Ranking The 2023 Quarterback Class By College Jersey Number

After months of the most brilliant minds in football (and Dov Kleiman) picked apart the top QBs in the 2023 NFL draft, there’s still rigorous debate over who are the best ones. With a quarterback class this littered with talent and Will Levis, it’s no surprise the anticipation for the draft is sky-high. What people don’t understand is you can tell how valuable a QB is by the most objective metric possible: jersey number. It’s their personal brand, their story of how much value they bring. Think we’re wrong? Peyton Manning wore #18, and Zach Wilson wears #2. Still too stupid to understand? Let’s dive in.

1) Anthony Richardson, Florida (#15)

Richardson tops the list here, as he donned the same high-value #15 as former Gator QB Tim Tebow, who went on to have a successful career on the SEC Network. Richardson’s off-the-charts athleticism pales in comparison to the fact he chose one of the highest possible jersey numbers for a signal caller. He’ll succeed at the next level.

2) Stetson Bennett IV, Georgia (#13)

In an interview earlier this season, Bennett said he wore #13 in honor of his uncle who passed away during World War II – when Bennett was just 13 years old. Bennett has shown he’s not afraid to aim high with his jersey number and his moral compass.

3) Bryce Young, Alabama (#9)

Despite winning the Heisman trophy, Young’s size is a concern for some. However, since two digits couldn’t fit on his size Small jersey at Alabama, him choosing #9 (the biggest single digit on planet Earth) showed incredible determination. Whatever Young lacks in size, he more than makes up for in jersey selection.

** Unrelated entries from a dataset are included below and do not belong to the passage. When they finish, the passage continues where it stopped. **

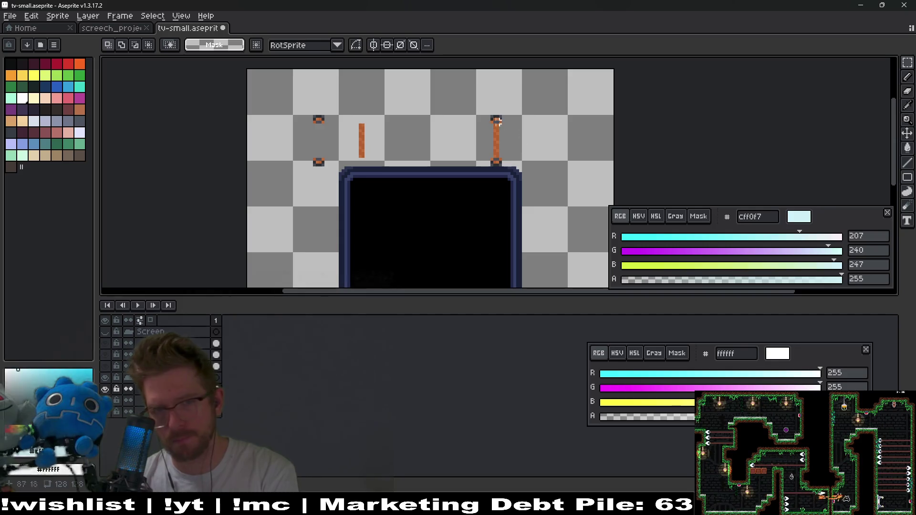
pyautogui.moveTo(471, 104); pyautogui.dragTo(522, 184)
pyautogui.press('Right')
pyautogui.press('ctrl+d')
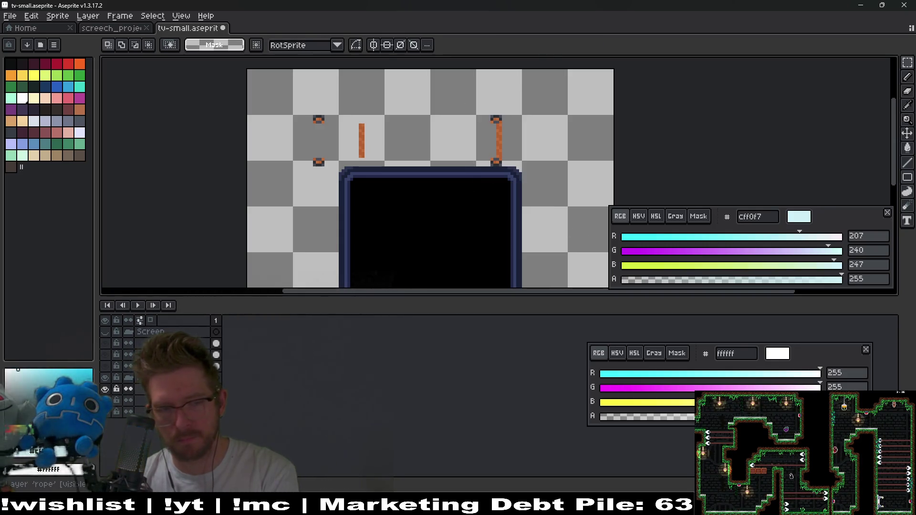
pyautogui.moveTo(445, 88)
pyautogui.mouseDown()
pyautogui.moveTo(477, 139)
pyautogui.moveTo(562, 211)
pyautogui.mouseUp()
pyautogui.press('Right')
pyautogui.press('ctrl+d')
# Shift the left rope's end caps right onto the left bar and deselect
pyautogui.moveTo(275, 97); pyautogui.dragTo(418, 207)
pyautogui.press('Right')
pyautogui.press('Right')
pyautogui.press('Right')
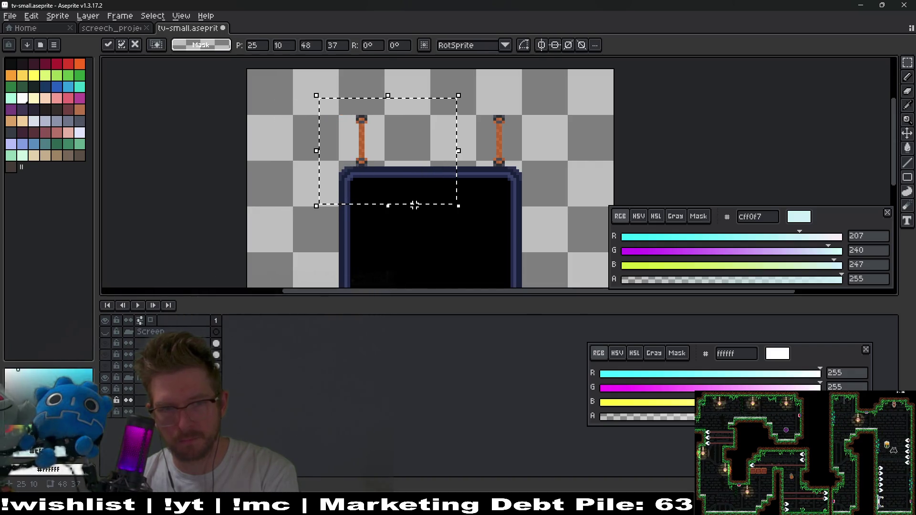
pyautogui.press('Right')
pyautogui.press('ctrl+d')
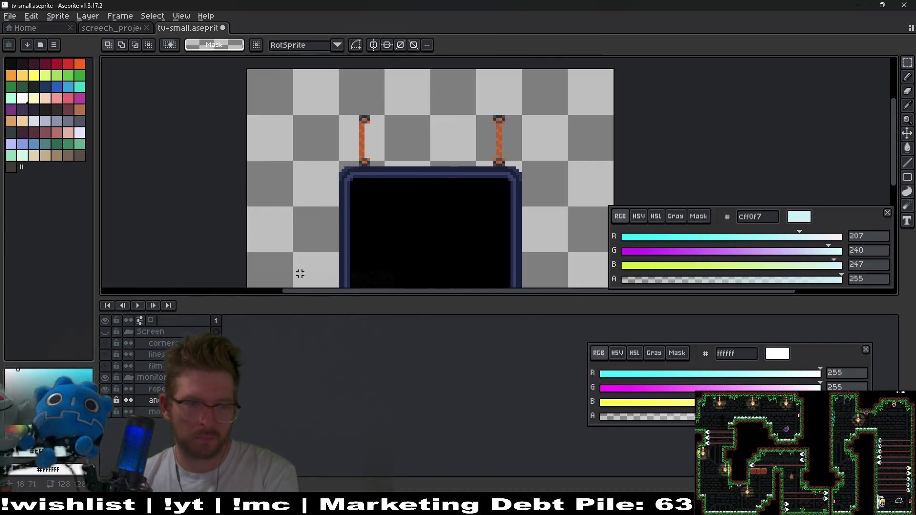
pyautogui.moveTo(315, 97); pyautogui.dragTo(408, 186)
pyautogui.press('ctrl+d')
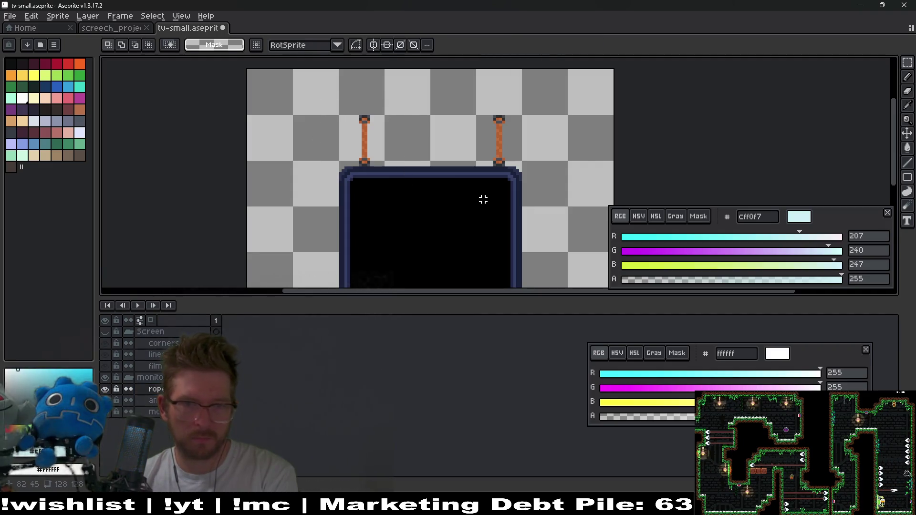
pyautogui.scroll(-5, 522, 191)
pyautogui.scroll(5, 522, 190)
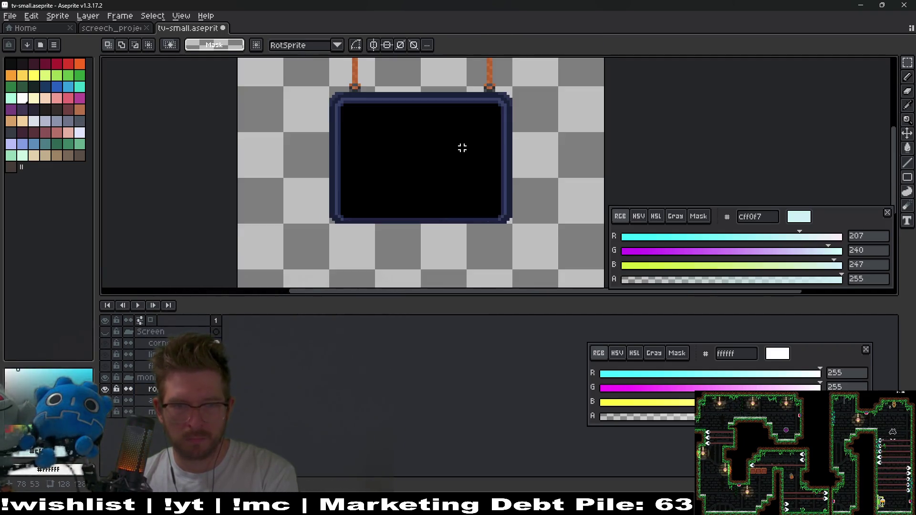
pyautogui.scroll(-2, 448, 206)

4-T) C.J. Stroud, Ohio State (#7)

Most people don’t know this, but Coleridge Bernard Stroud IV actually used to wear #14 before switching over to the much lower #7 later in his Buckeye career. This lackluster decision-making ability may explain his terrible S2 Cognition score. It’s worth asking if Stroud himself even knows what number he’s wearing at all.

4-T) Will Levis, Kentucky (#7)

Levis, who transferred from Penn State because of discrimination against his weird eating habits, is the most overrated player in this draft. Not only did Levis wear a below-average #7, but he had plenty of opportunities to improve in that area. He played for two top-end programs and was in college until he was 23, but apparently it never crossed his mind that maybe he should switch numbers. 

6) Hendon Hooker, Tennessee (#5)

Hooker wore the pitiful #2 at Virginia Tech, but showed strong improvement by increasing to #5 with the Volunteers. While it’s still not a notable number (like his age – 25), it’s always nice to see players trying to improve themselves even far after their athletic prime ended.

7) Jaren Hall, BYU (#3)

Fellow BYU alum Zach Wilson was at the bottom of his class in our rankings just a couple years ago for wearing #1, a coward’s number. We like having a sky-high hit rate, so we’ll throw in a premature “I told you so” here for Hall. It seems these BYU players are more interested in soaking than actually improving their bottom-tier jersey numbers.